[REQUIRED ACTION] Copy each line of the data beneath in which the word "teal" appears.

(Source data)
---+---

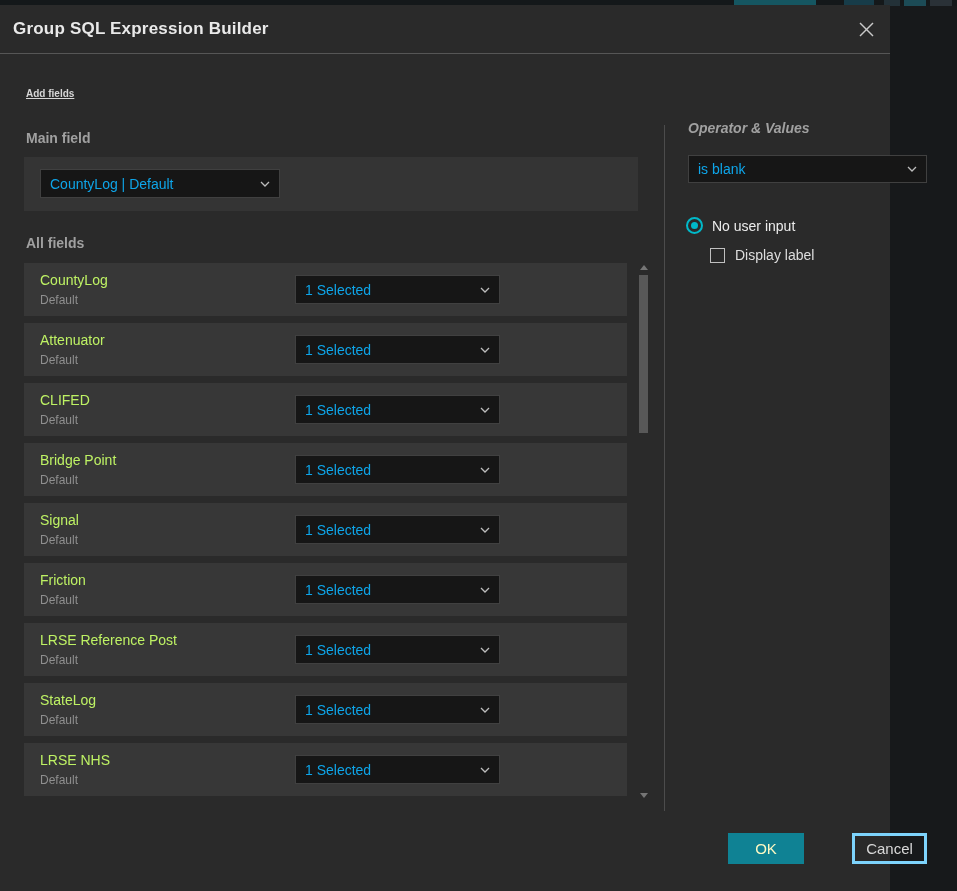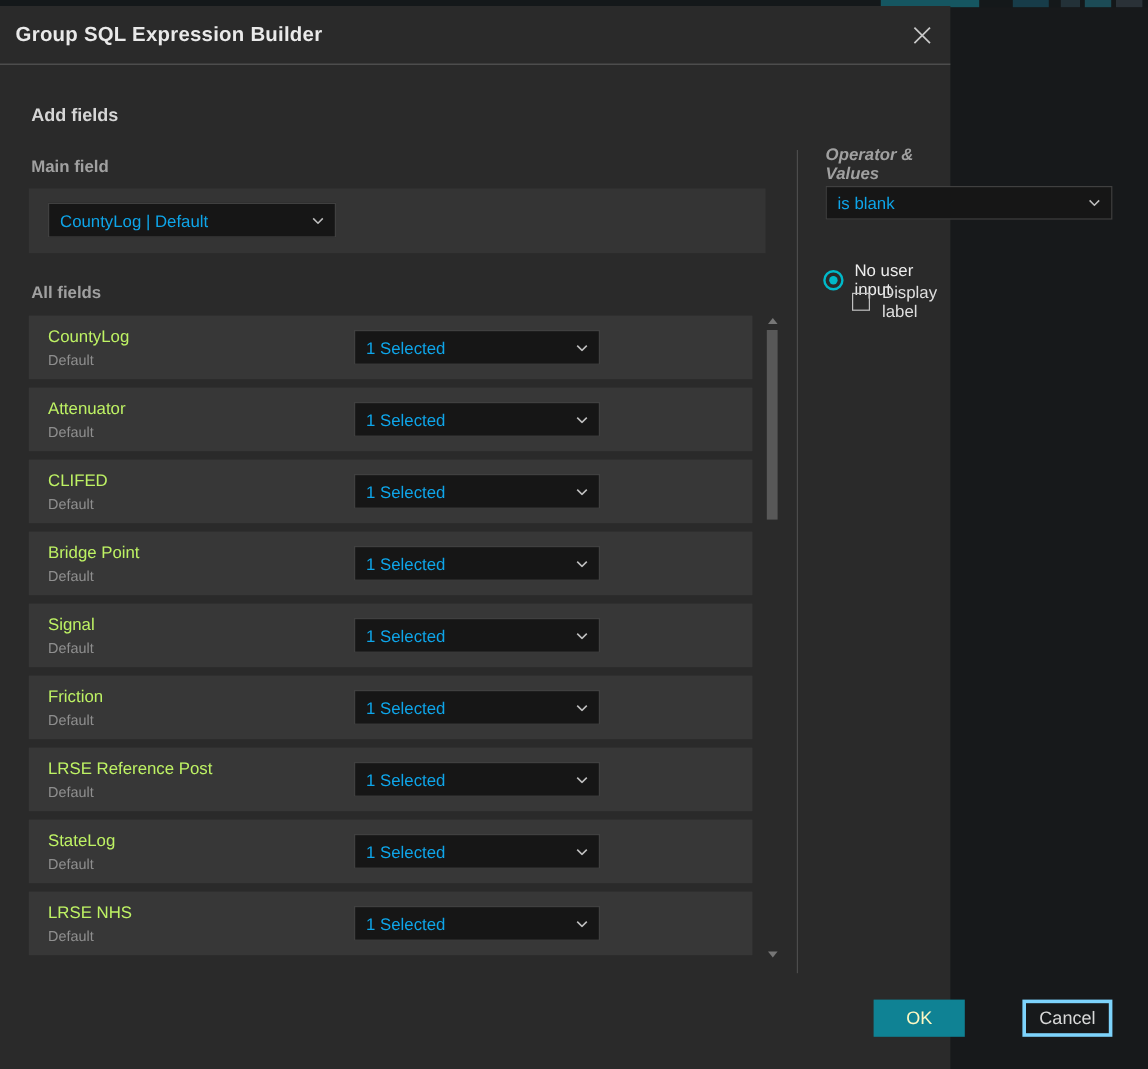--- a/index.html
+++ b/index.html
@@ -11,27 +11,27 @@
   }
   
   .app-sliver{position:absolute;top:0;left:0;width:957px;height:6px;background:#14181a;}
   .app-sliver .frag{position:absolute;top:0;height:6px;}
   .frag1{left:734px;width:82px;background:#155661;}
   .frag2{left:844px;width:30px;background:#173c49;}
   .frag3{left:884px;width:16px;background:#233138;}
   .frag4{left:904px;width:22px;background:#1c4b56;}
   .frag5{left:930px;width:22px;background:#2a3137;}
 
-  .dialog{position:absolute;left:0;top:5px;width:792px;height:886px;background:#2a2a2a;}
+  .dialog{position:absolute;left:0;top:5px;width:890px;height:886px;background:#2a2a2a;}
 
   .titlebar{position:relative;height:48px;border-bottom:1px solid #565656;display:flex;align-items:center;}
   .title{margin-left:13px;color:#e9e9e9;font-size:17px;font-weight:bold;letter-spacing:.2px;}
   .close-btn{position:absolute;right:13px;top:13px;width:22px;height:22px;display:flex;align-items:center;justify-content:center;cursor:pointer;}
 
-  .section-heading{position:absolute;left:26px;color:#d6d6d6;font-size:15px;font-weight:bold;}
+  .section-heading{position:absolute;left:26px;color:#d6d6d6;font-size:10px;font-weight:bold;text-decoration:underline;}
   .sub-label{position:absolute;color:#a0a0a0;font-size:14px;font-weight:bold;}
 
   .main-panel{position:absolute;left:24px;top:152px;width:614px;height:54px;background:#343434;}
 
   .dd{
     position:absolute;height:29px;background:#161616;border:1px solid #404040;
     box-sizing:border-box;display:flex;align-items:center;color:#0ea5e9;font-size:14px;
     padding:0 9px;cursor:pointer;
   }
   .dd .dd-label{flex:1;white-space:nowrap;overflow:hidden;}
@@ -53,21 +53,21 @@
 
   .v-divider{position:absolute;left:664px;top:120px;width:1px;height:686px;background:#4c4c4c;}
 
   .op-select{left:688px;top:150px;width:239px;height:28px;}
 
   .radio-row{position:absolute;left:686px;top:212px;display:flex;align-items:center;cursor:pointer;}
   .radio{width:17px;height:17px;border-radius:50%;border:2px solid var(--accent-teal,#00b9c9);box-sizing:border-box;background:#2a2a2a;position:relative;flex:none;}
   .radio .dot{position:absolute;left:3px;top:3px;width:7px;height:7px;border-radius:50%;background:var(--accent-teal,#00b9c9);}
   .radio-row .lbl{margin-left:9px;color:#ececec;font-size:14px;}
 
-  .check-row{position:absolute;left:710px;top:230px;display:flex;align-items:center;cursor:pointer;}
+  .check-row{position:absolute;left:710px;top:242px;display:flex;align-items:center;cursor:pointer;}
   .checkbox{width:15px;height:15px;border:1px solid #c0c0c0;box-sizing:border-box;background:transparent;flex:none;}
   .check-row .lbl{margin-left:10px;color:#dedede;font-size:14px;}
 
   .btn{position:absolute;top:828px;height:31px;box-sizing:border-box;display:flex;align-items:center;justify-content:center;font-size:15px;cursor:pointer;}
   .btn-ok{left:728px;width:76px;background:var(--ok-button,#0f8294);color:#fef9c3;}
   .btn-cancel{left:852px;width:75px;background:transparent;border:3px solid #7dd3fc;color:#d8d8d8;}
 </style>
 </head>
 <body>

---+---

[PROBLEM SOLUTION]
   .radio{width:17px;height:17px;border-radius:50%;border:2px solid var(--accent-teal,#00b9c9);box-sizing:border-box;background:#2a2a2a;position:relative;flex:none;}
   .radio .dot{position:absolute;left:3px;top:3px;width:7px;height:7px;border-radius:50%;background:var(--accent-teal,#00b9c9);}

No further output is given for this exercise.